On the Hardness of Dominant Strategy Mechanism Design

TL;DR

This paper investigates the communication complexity of dominant strategy mechanisms in combinatorial auctions, revealing fundamental limits on efficiency and approximation ratios, and contrasting deterministic and randomized approaches.

Contribution

It establishes polynomial lower bounds for optimal welfare in dominant strategies and introduces a deterministic FPTAS for multi-unit auctions, highlighting a gap with randomized mechanisms.

Findings

Optimal welfare in dominant strategies requires polynomial communication.

A deterministic FPTAS exists for multi-unit auctions with decreasing marginal values.

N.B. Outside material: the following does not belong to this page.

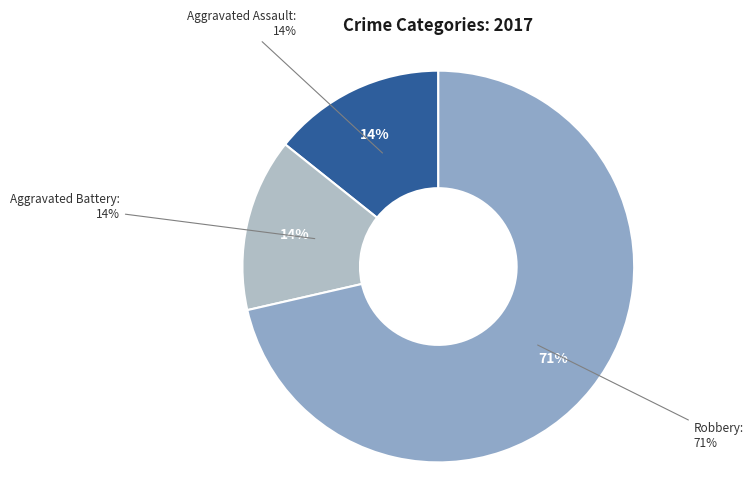

How many slices are in this pie chart?

3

No polynomial communication mechanism can surpass a certain approximation ratio for general valuations.

Abstract

We study the communication complexity of dominant strategy implementations of combinatorial auctions. We start with two domains that are generally considered "easy": multi-unit auctions with decreasing marginal values and combinatorial auctions with gross substitutes valuations. For both domains we have fast algorithms that find the welfare-maximizing allocation with communication complexity that is poly-logarithmic in the input size. This immediately implies that welfare maximization can be achieved in ex-post equilibrium with no significant communication cost, by using VCG payments. In contrast, we show that in both domains the communication complexity of any dominant strategy implementation that achieves the optimal welfare is polynomial in the input size. We then move on to studying the approximation ratios achievable by dominant strategy mechanisms. For multi-unit auctions with decreasing marginal values, we provide a dominant-strategy communication FPTAS. For combinatorial auctions with general valuations, we show that there is no dominant strategy mechanism that achieves an approximation ratio better than $m^{1-\epsilon}$ that uses $poly(m,n)$ bits of communication, where $m$ is the number of items and $n$ is the number of bidders. In contrast, a \emph{randomized} dominant strategy mechanism that achieves an $O(\sqrt m)$ approximation with $poly(m,n)$ communication is known. This proves the first gap between computationally efficient deterministic dominant strategy mechanisms and randomized ones. En route, we answer an open question on the communication cost of implementing dominant strategy mechanisms for more than two players, and also solve some open problems in the area of simultaneous combinatorial auctions.